MG: I think overall the strategy of engaging Burma and trying to encourage this reform has been successful. But I think there have been three mistakes. One is, rhetorically, the administration has sometimes done a little too much chest-thumping and that undermines bipartisan support on the Hill, where there is strong support for Aung San Suu Kyi. The second is that they have in the past allowed this to be seen as part of a counterweight strategy used against China when in fact, what I heard from just about everybody in the Burma, is that they are not doing this because of China. They are doing this to get a stronger state. This has deepened suspicions with China and we said in our report from CSIS that maybe we ought to look at Burma narrative with China and work together to help their development because it’s been framed and viewed in Beijing as an effort by the U.S. to steal a client state from China and then turn it against Beijing. It’s just not that simple and it’s not in fact what we’re about. So, they have allowed the symbolism to look like containment too much. The third mistake they made is that they unilaterally lifted the ban on investment in Burma last summer. They did so with no conditions and they got nothing back. The only conditions they put were on American firms. American firms had to report on what they were doing but they got a vague promise that Burma would sign this Extractive Industries Transparency Initiative, which they still have not done. They got no political prisoners out and by lifting the investment ban, which I should say is not the problem, the problem is they lifted the investment ban to include the Myanma Oil and Gas Enterprise (MOGE), which is the cash cow for the junta. So, I think they made these few mistakes. There was a little too much chest thumping which hurt bipartisan support for their effort, they let it become symbolically about containing China, and I thought it was a mistake to lift the investment ban on MOGE which only opened the way for more money to flow through an entity that is nontransparent and sends all the resources to the wrong places.

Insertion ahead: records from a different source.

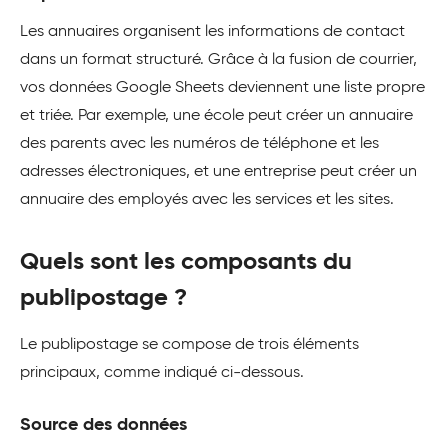
Les annuaires organisent les informations de contact
dans un format structuré. Grâce à la fusion de courrier,
vos données Google Sheets deviennent une liste propre
et triée. Par exemple, une école peut créer un annuaire
des parents avec les numéros de téléphone et les
adresses électroniques, et une entreprise peut créer un
annuaire des employés avec les services et les sites.
Quels sont les composants du
publipostage ?
Le publipostage se compose de trois éléments
principaux, comme indiqué ci-dessous.
Source des données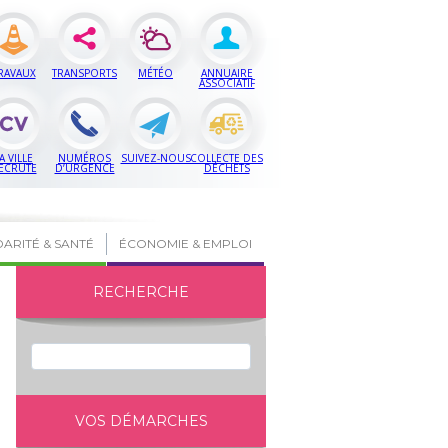
RAVAUX
TRANSPORTS
MÉTÉO
ANNUAIRE
ASSOCIATIF
A VILLE
NUMÉROS
SUIVEZ-NOUS
COLLECTE DES
ECRUTE
D’URGENCE
DÉCHETS
DARITÉ & SANTÉ
ÉCONOMIE & EMPLOI
RECHERCHE
VOS DÉMARCHES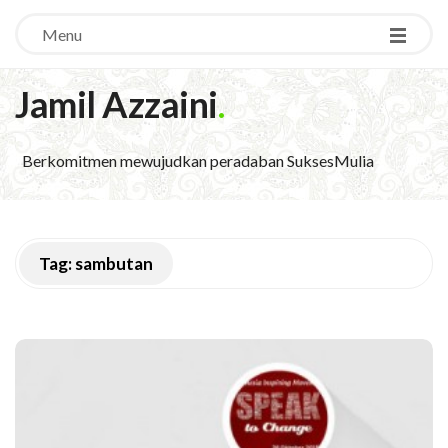
Menu
Jamil Azzaini
.
Berkomitmen mewujudkan peradaban SuksesMulia
Tag:
sambutan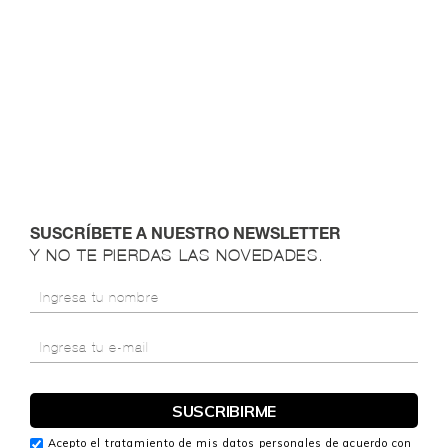
SUSCRÍBETE A NUESTRO NEWSLETTER
Y NO TE PIERDAS LAS NOVEDADES.
Acepto el tratamiento de mis datos personales de acuerdo con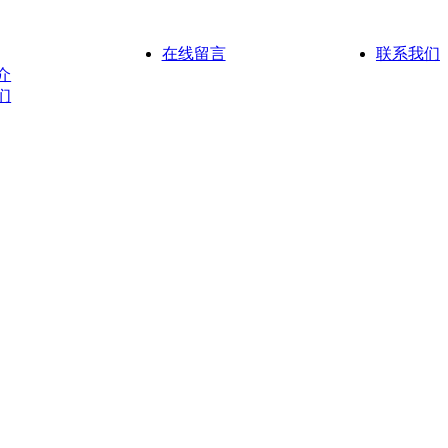
在线留言
联系我们
介
们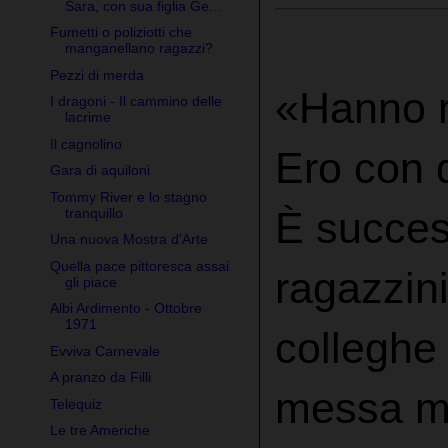
Sara, con sua figlia Ge...
Fumetti o poliziotti che
manganellano ragazzi?
Pezzi di merda
«Hanno m
I dragoni - Il cammino delle
lacrime
Il cagnolino
Ero con d
Gara di aquiloni
Tommy River e lo stagno
È succes
tranquillo
Una nuova Mostra d'Arte
Quella pace pittoresca assai
ragazzini
gli piace
Albi Ardimento - Ottobre
1971
colleghe 
Evviva Carnevale
A pranzo da Filli
messa mo
Telequiz
Le tre Americhe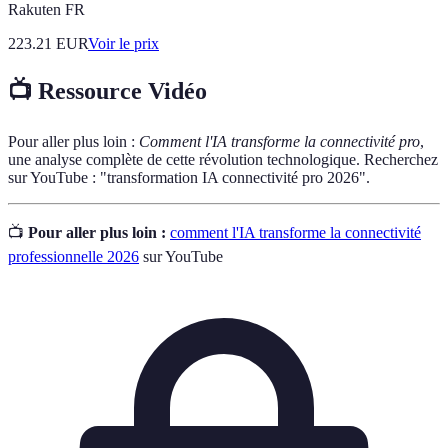
Rakuten FR
223.21
EUR
Voir le prix
📺 Ressource Vidéo
Pour aller plus loin :
Comment l'IA transforme la connectivité pro
,
une analyse complète de cette révolution technologique. Recherchez
sur YouTube : "transformation IA connectivité pro 2026".
📺
Pour aller plus loin :
comment l'IA transforme la connectivité
professionnelle 2026
sur YouTube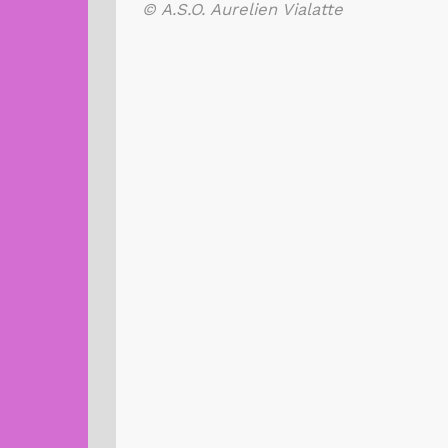
© A.S.O. Aurelien Vialatte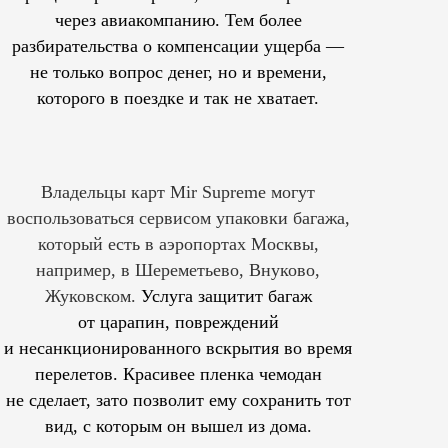
через авиакомпанию. Тем более
разбирательства о компенсации ущерба —
не только вопрос денег, но и времени,
которого в поездке и так не хватает.
Владельцы карт Mir Supreme могут
воспользоваться сервисом упаковки багажа,
который есть в аэропортах Москвы,
например, в Шереметьево, Внуково,
Жуковском.
Услуга защитит багаж
от царапин, повреждений
и несанкционированного вскрытия во время
перелетов. Красивее пленка чемодан
не сделает, зато позволит ему сохранить тот
вид, с которым он вышел из дома.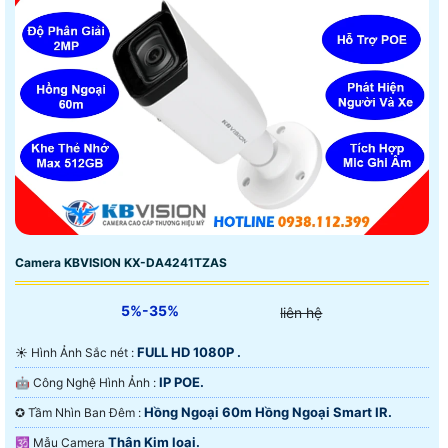
Camera KBVISION KX-DA4241TZAS
5%-35%
liên hệ
FULL HD 1080P .
☀️ Hình Ảnh Sắc nét :
IP POE.
🤖️ Công Nghệ Hình Ảnh :
Hồng Ngoại 60m Hồng Ngoại Smart IR.
✪ Tầm Nhìn Ban Đêm :
Thân Kim loại.
🕉️ Mẫu Camera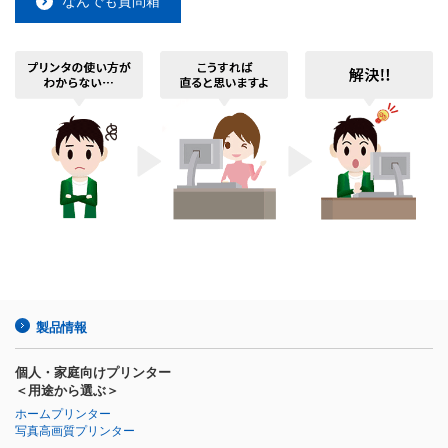
なんでも質問箱
製品情報
個人・家庭向けプリンター
＜用途から選ぶ＞
ホームプリンター
写真高画質プリンター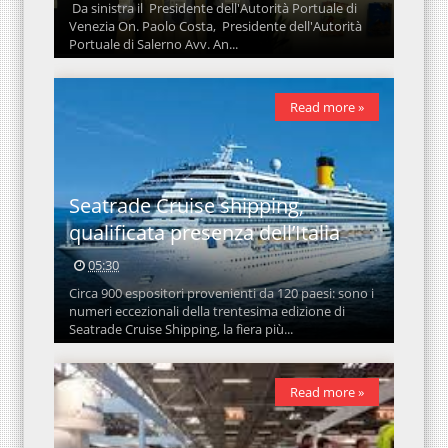
Da sinistra il Presidente dell'Autorità Portuale di
Venezia On. Paolo Costa, Presidente dell'Autorità
Portuale di Salerno Avv. An...
Read more »
Seatrade Cruise shipping,
qualificata presenza dell’Italia
05:30
Circa 900 espositori provenienti da 120 paesi: sono i
numeri eccezionali della trentesima edizione di
Seatrade Cruise Shipping, la fiera più...
Read more »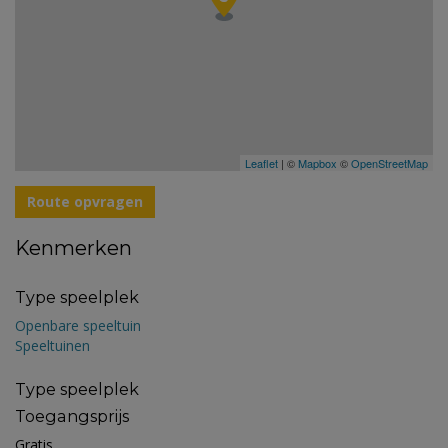
Leaflet
| ©
Mapbox
©
OpenStreetMap
Route opvragen
Kenmerken
Type speelplek
Openbare speeltuin
Speeltuinen
Type speelplek
Toegangsprijs
Gratis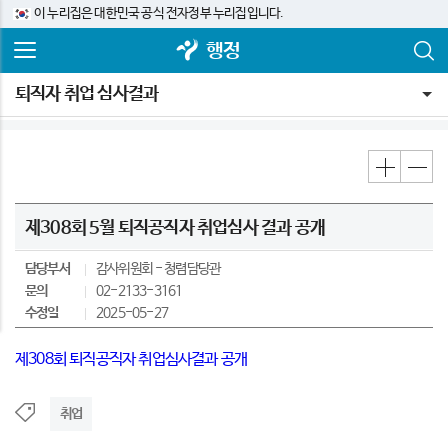
이 누리집은 대한민국 공식 전자정부 누리집입니다.
행정
퇴직자 취업 심사결과
제308회 5월 퇴직공직자 취업심사 결과 공개
담당부서
감사위원회
청렴담당관
문의
02-2133-3161
수정일
2025-05-27
제308회 퇴직공직자 취업심사결과 공개
취업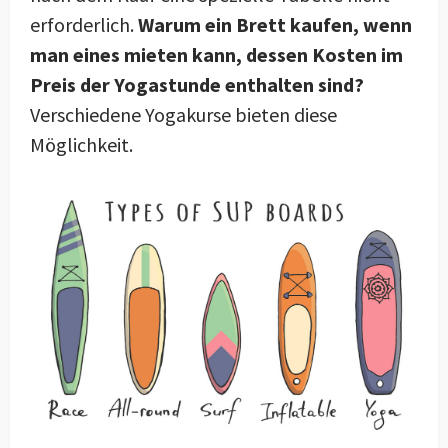
erforderlich.
Warum ein Brett kaufen, wenn
man eines mieten kann, dessen Kosten im
Preis der Yogastunde enthalten sind?
Verschiedene Yogakurse bieten diese
Möglichkeit.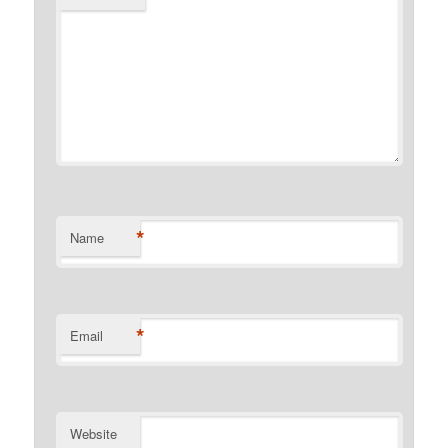
*
Name
*
Email
Website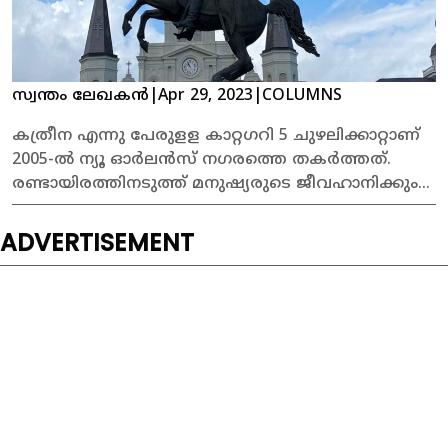
സ്വന്തം ലേഖകൻ
|
Apr 29, 2023
|
COLUMNS
കത്രീന എന്നു പേരുളള കാറ്റഗറി 5 ചുഴലിക്കാറ്റാണ്
2005-ൽ ന്യൂ ഓർലൻസ് നഗരത്തെ തകർത്തത്.
രണ്ടായിരത്തിനടുത്ത് മനുഷ്യരുടെ ജീവഹാനിക്കും
കോടിക്കണക്കിനു രൂപയുടെ നാശനഷ്ടത്തിനും
കാരണമായ പ്രകൃതി ദുരന്തം. മിസിസിപ്പി
ADVERTISEMENT
നദിക്കരയിലുളള ഈ നഗരത്തെ സംരക്ഷിക്കാൻ
കെട്ടിയ ബണ്ടുകൾ പൊട്ടിയതാണ് ദുരന്തം
രൂക്ഷമാകാൻ ഒരു കാരണമായത്. കത്രീനക്കു
ശേഷം ആഴ്ച്ചകളോളം നഗരം രാജ്യത്തിൽ നിന്നു
പൂർണമായും ഒറ്റപ്പെട്ട നിലയിലായിരുന്നു.
@Foreign Malayali 2023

However, I feel the president’s trip to Burma corrected all those. He made it very clear that it was not about China, he pressed for and got more political prisoners released, got an agreement to sign the IAEA additional protocol, and in announcing that there would be an easing of the import ban on goods, it appears he did not do end the ban, but eased it. This suggests that there will be some conditionality, that there will be some effort to keep the Burmese government on the hook to deliver before we give that carrot away. A blanket opening of imports from the U.S. is not a good idea and so the President saying we would ease the band suggests to me that we are going to carefully do this.
Bottom line though is that the President’s trip did a good job re-balancing U.S. policy on Burma and made a stronger case for going forward.
Dr. Michael Green is an Associate Professor of International Relations at Georgetown University and Vice President for Asia and Japan Chair at CSIS. He previously served as special assistant to the president for national security affairs and senior director for Asian affairs at the National Security Council (NSC) from 2004-2005 and NSC Director for Asian Affairs from 2001-2004.
This interview was conducted by Matt Sullivan a second year student in the Masters of Science of Foreign Service program at Georgetown University and an editor of the GJIA’s online content.